┌─ Input data

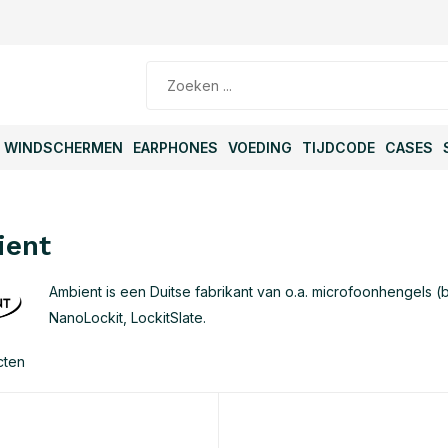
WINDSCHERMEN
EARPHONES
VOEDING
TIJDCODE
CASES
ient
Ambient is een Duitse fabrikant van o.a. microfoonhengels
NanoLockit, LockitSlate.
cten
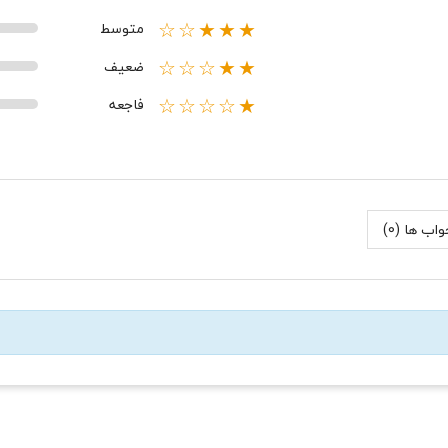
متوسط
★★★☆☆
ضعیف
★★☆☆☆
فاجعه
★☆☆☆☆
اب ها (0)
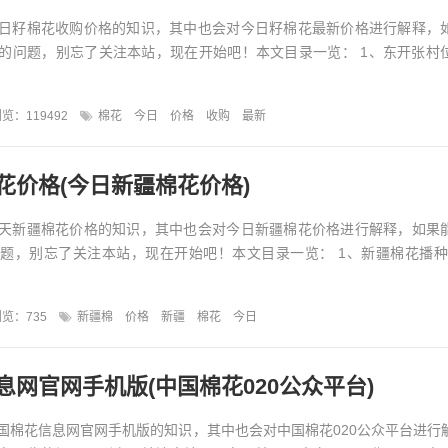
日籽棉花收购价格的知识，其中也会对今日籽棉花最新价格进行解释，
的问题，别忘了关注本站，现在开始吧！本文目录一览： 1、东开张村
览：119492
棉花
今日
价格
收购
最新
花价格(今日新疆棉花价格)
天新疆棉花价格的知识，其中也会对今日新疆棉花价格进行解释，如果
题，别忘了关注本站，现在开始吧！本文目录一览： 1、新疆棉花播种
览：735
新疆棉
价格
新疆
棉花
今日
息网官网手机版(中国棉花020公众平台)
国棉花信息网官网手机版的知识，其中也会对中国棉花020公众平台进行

└─

What you are asked to do ▸
Arrange every line of text from the rows above as one numbered list, skipping blank lines and leaving out the pictures.

Solution to the exercise ▸
1. WINDSCHERMEN
2. EARPHONES
3. VOEDING
4. TIJDCODE
5. CASES
6. ient
7. Ambient is een Duitse fabrikant van o.a. microfoonhengels
8. NanoLockit, LockitSlate.
9. cten
10. متوسط
11. ★★★☆☆
12. ضعیف
13. ★★☆☆☆
14. فاجعه
15. ★☆☆☆☆
16. اب ها (0)
17. 日籽棉花收购价格的知识，其中也会对今日籽棉花最新价格进行解释，
18. 的问题，别忘了关注本站，现在开始吧！本文目录一览： 1、东开张村
19. 览：119492
20. 棉花
21. 今日
22. 价格
23. 收购
24. 最新
25. 花价格(今日新疆棉花价格)
26. 天新疆棉花价格的知识，其中也会对今日新疆棉花价格进行解释，如果
27. 题，别忘了关注本站，现在开始吧！本文目录一览： 1、新疆棉花播种
28. 览：735
29. 新疆棉
30. 价格
31. 新疆
32. 棉花
33. 今日
34. 息网官网手机版(中国棉花020公众平台)
35. 国棉花信息网官网手机版的知识，其中也会对中国棉花020公众平台进行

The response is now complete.